* Work to complete: Count the lines in the records below that contain the word "neurológica", with uppercase and lowercase letters treated as different. Give only the number.

* Dataset content:
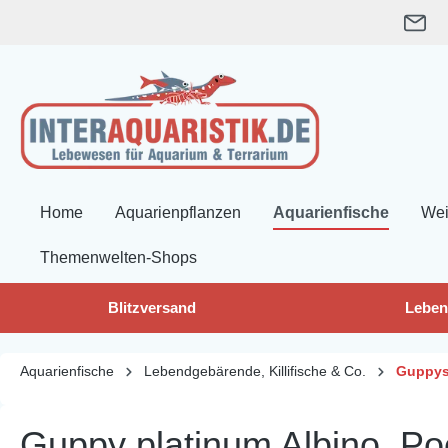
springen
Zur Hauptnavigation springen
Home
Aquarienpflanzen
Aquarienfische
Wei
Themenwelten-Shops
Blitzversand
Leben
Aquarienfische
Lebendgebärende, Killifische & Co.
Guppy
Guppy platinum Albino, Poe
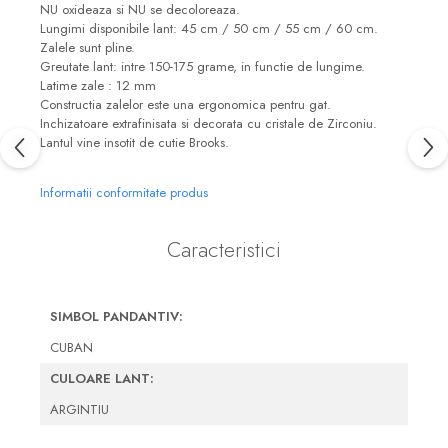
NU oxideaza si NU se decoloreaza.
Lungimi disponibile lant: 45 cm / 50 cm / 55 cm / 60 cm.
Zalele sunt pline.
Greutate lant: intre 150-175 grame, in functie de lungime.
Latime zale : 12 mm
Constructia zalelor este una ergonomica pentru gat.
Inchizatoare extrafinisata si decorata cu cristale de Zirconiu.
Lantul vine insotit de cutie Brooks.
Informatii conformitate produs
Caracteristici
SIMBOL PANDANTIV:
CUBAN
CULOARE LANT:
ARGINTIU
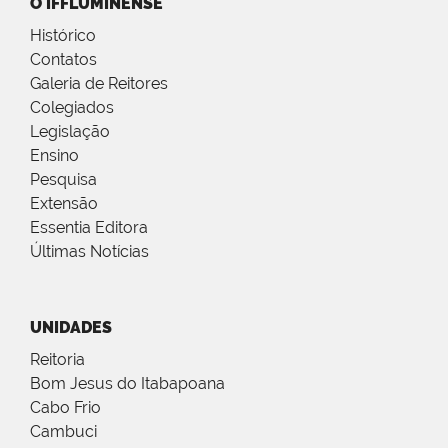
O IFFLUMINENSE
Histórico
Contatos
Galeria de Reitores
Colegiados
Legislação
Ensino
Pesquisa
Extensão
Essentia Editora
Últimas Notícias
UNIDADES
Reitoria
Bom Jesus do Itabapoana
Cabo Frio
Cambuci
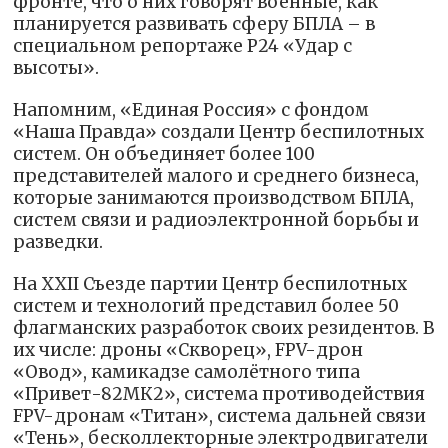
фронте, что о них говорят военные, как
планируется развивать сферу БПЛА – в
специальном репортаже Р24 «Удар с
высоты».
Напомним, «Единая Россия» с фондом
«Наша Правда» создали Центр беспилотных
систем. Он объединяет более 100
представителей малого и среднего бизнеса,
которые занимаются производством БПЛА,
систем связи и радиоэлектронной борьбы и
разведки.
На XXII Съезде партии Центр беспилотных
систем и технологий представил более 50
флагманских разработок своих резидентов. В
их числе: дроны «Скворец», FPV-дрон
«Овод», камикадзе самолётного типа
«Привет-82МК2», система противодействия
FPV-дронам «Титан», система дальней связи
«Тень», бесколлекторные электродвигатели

...

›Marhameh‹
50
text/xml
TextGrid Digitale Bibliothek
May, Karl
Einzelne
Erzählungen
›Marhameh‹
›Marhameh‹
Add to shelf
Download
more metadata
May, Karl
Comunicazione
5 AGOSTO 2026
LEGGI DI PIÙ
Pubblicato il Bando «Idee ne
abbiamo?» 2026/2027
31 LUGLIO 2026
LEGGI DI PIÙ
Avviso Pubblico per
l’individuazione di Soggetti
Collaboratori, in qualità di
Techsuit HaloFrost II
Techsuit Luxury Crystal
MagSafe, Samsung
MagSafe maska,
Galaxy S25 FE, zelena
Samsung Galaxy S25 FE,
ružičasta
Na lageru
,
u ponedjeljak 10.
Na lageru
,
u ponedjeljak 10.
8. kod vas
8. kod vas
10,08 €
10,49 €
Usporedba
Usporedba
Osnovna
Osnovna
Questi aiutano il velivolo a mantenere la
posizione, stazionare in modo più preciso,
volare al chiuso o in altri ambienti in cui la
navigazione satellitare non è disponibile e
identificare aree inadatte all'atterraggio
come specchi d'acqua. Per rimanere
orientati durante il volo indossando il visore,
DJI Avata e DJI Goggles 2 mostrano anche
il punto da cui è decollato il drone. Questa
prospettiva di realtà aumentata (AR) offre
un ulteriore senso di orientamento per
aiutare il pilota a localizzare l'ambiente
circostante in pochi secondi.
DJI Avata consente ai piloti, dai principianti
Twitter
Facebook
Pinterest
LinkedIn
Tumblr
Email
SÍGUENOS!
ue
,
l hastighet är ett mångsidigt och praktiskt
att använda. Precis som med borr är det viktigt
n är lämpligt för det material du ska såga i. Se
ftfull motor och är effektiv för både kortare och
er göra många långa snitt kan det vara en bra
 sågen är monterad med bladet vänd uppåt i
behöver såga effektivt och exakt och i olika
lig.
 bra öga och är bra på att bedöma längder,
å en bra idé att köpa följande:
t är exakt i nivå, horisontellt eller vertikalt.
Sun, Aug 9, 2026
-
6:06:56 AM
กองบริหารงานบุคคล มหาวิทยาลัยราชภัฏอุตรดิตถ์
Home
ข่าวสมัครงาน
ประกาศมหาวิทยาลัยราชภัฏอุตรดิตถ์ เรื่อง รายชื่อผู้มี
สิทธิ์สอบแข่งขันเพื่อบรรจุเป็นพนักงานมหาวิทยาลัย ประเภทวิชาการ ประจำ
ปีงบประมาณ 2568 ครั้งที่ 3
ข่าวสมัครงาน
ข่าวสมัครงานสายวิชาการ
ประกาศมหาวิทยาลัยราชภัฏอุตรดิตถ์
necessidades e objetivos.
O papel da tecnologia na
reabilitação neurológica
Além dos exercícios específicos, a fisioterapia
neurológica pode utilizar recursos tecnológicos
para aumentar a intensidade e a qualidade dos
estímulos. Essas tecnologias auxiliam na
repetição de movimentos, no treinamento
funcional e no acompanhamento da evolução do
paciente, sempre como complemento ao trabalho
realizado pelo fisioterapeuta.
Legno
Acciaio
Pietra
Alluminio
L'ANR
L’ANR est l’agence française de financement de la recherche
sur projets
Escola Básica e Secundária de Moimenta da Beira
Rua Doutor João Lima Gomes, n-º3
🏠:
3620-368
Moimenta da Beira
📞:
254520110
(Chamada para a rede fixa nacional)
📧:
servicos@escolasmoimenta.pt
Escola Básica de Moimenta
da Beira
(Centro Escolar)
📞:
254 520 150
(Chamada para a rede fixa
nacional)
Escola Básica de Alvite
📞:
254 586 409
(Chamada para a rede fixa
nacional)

* Completed exercise: 2